REQUIREMENT —
Take the line with "For every layout" as the first and the last line of the data as the end. Write out both and every line between exactly, except pictures.

DATA FOR PROCESSING —

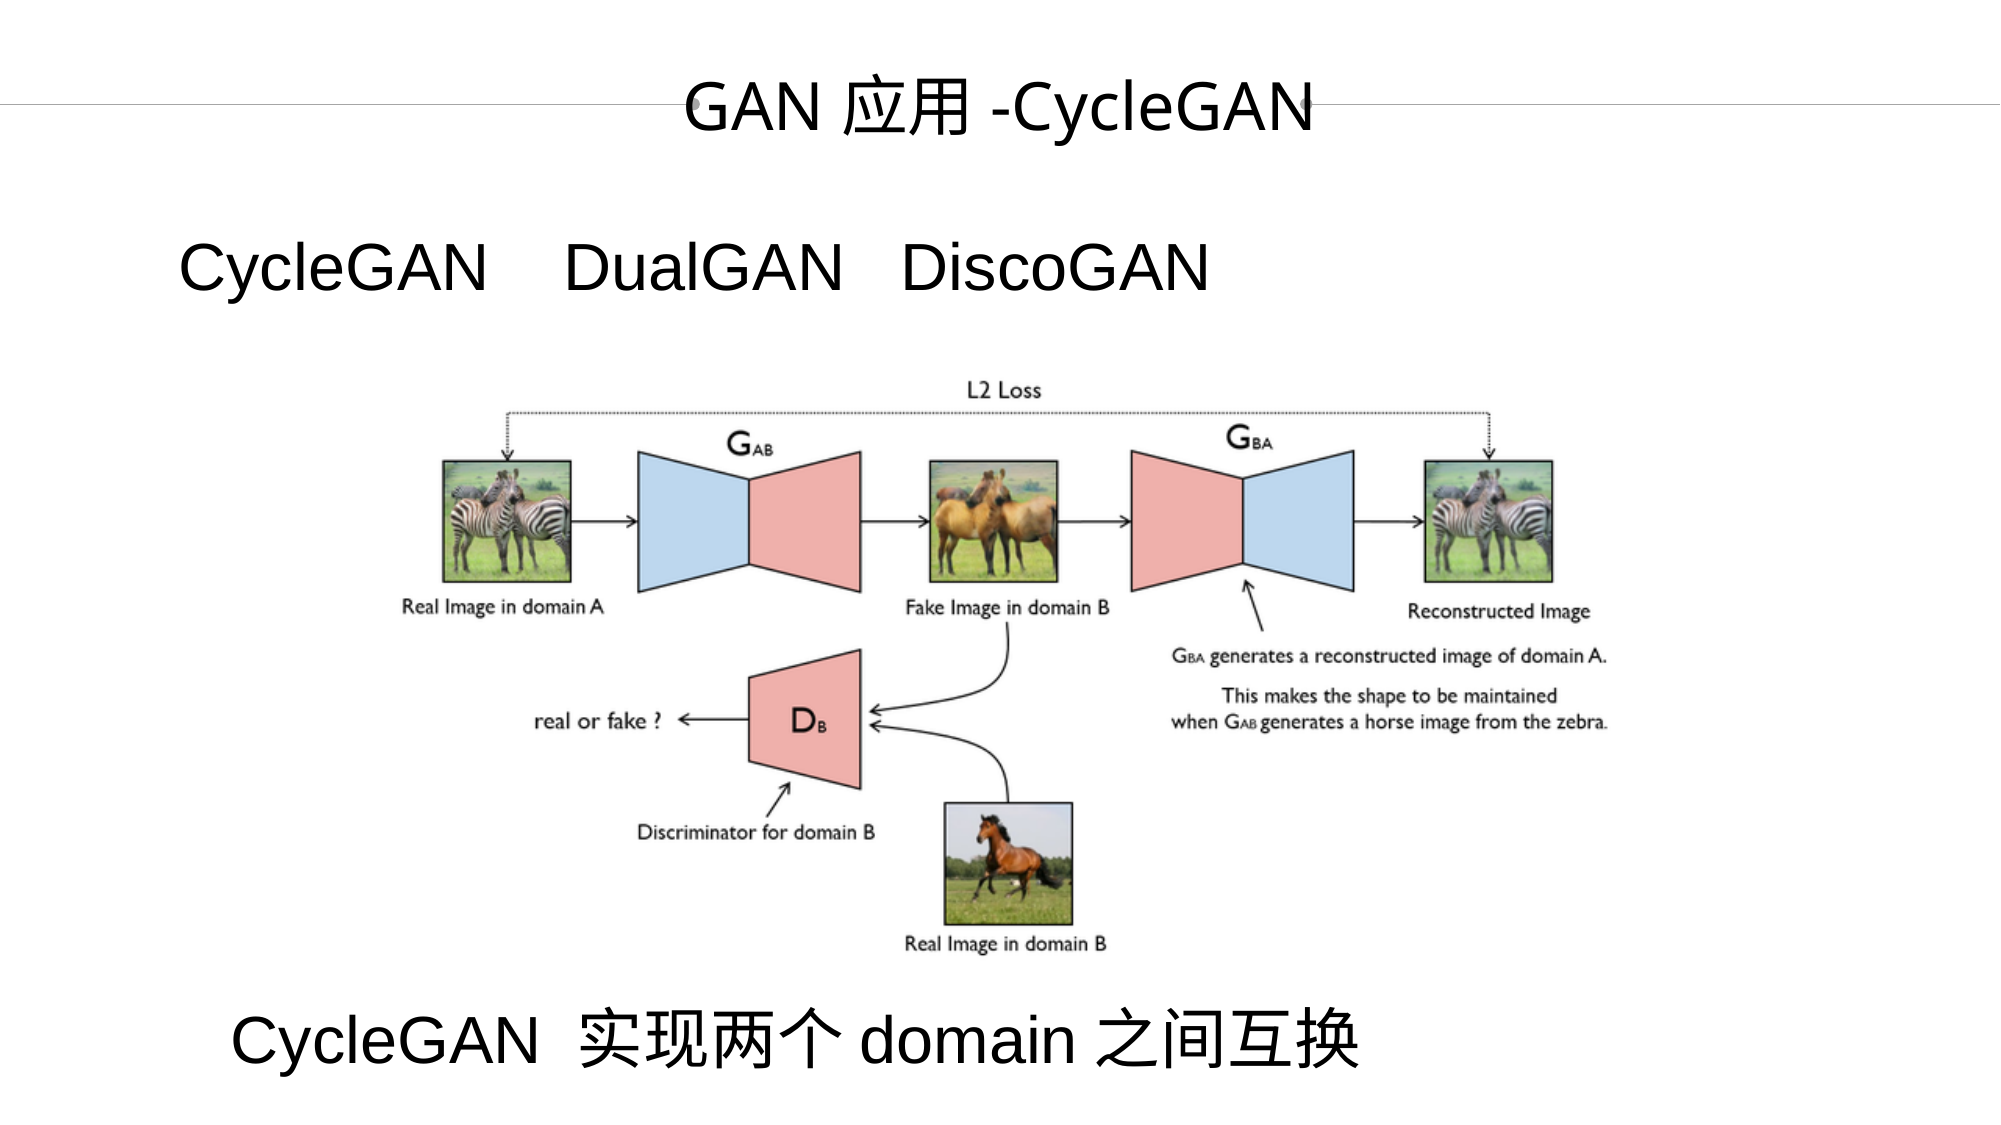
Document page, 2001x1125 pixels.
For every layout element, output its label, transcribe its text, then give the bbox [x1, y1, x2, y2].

text_box GAN应用-CycleGAN [668, 56, 1332, 152]
text_box CycleGAN DualGAN DiscoGAN [163, 215, 1794, 311]
picture [374, 375, 1625, 990]
text_box CycleGAN 实现两个domain之间互换 [215, 989, 1380, 1084]
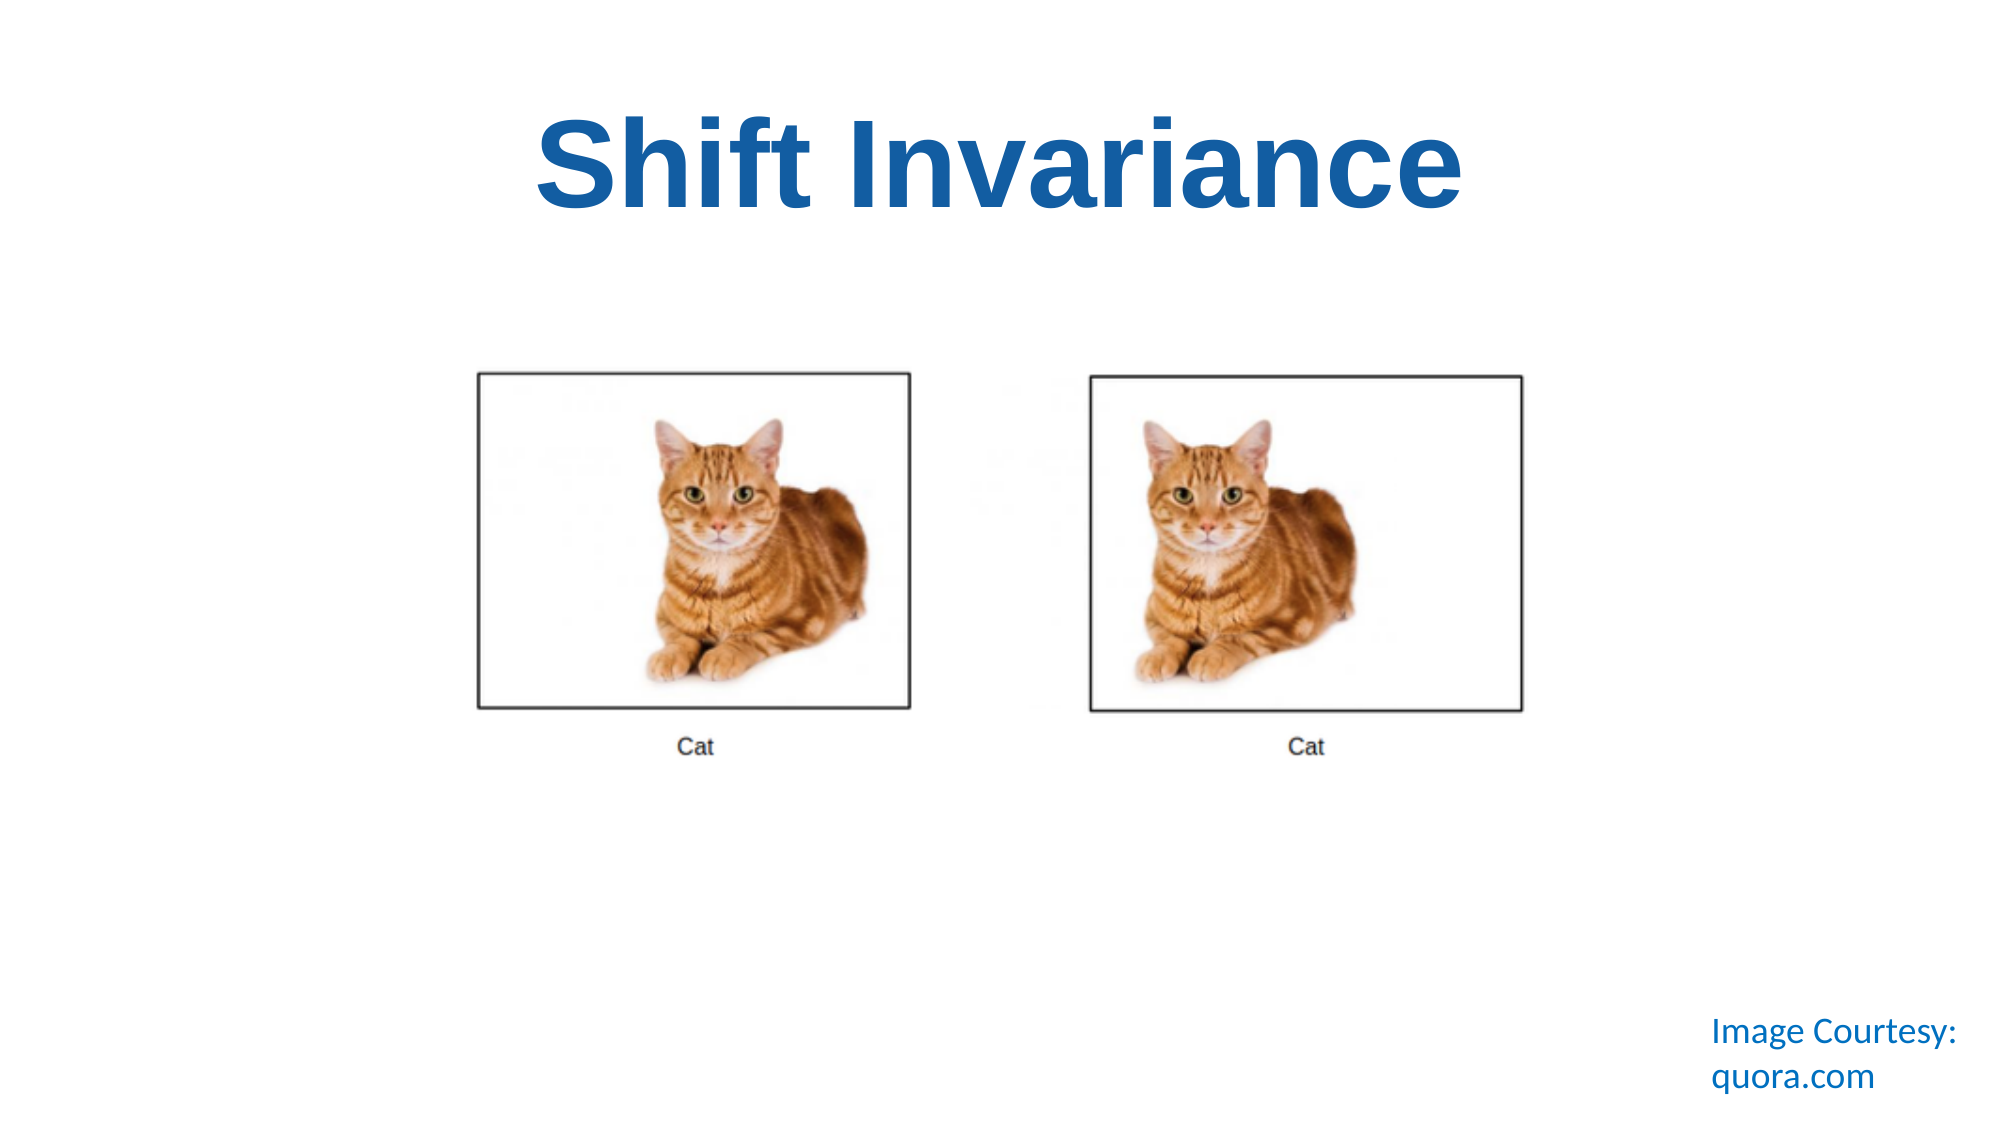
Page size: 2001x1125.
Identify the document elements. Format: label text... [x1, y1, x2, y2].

picture [434, 332, 1566, 793]
title Shift Invariance [137, 102, 1863, 231]
text_box Image Courtesy: quora.com [1696, 998, 2000, 1104]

SOLUTION FOR THIS PROBLEM —
For every layout element, output its label, transcribe its text, then give the bbox [x1, y1, x2, y2].

text_box GAN应用-CycleGAN [668, 56, 1332, 152]
text_box CycleGAN DualGAN DiscoGAN [163, 215, 1794, 311]
picture [374, 375, 1625, 990]
text_box CycleGAN 实现两个domain之间互换 [215, 989, 1380, 1084]
Page size: 2001x1125.
Identify the document elements. Format: label text... [x1, y1, x2, y2].

picture [434, 332, 1566, 793]
title Shift Invariance [137, 102, 1863, 231]
text_box Image Courtesy: quora.com [1696, 998, 2000, 1104]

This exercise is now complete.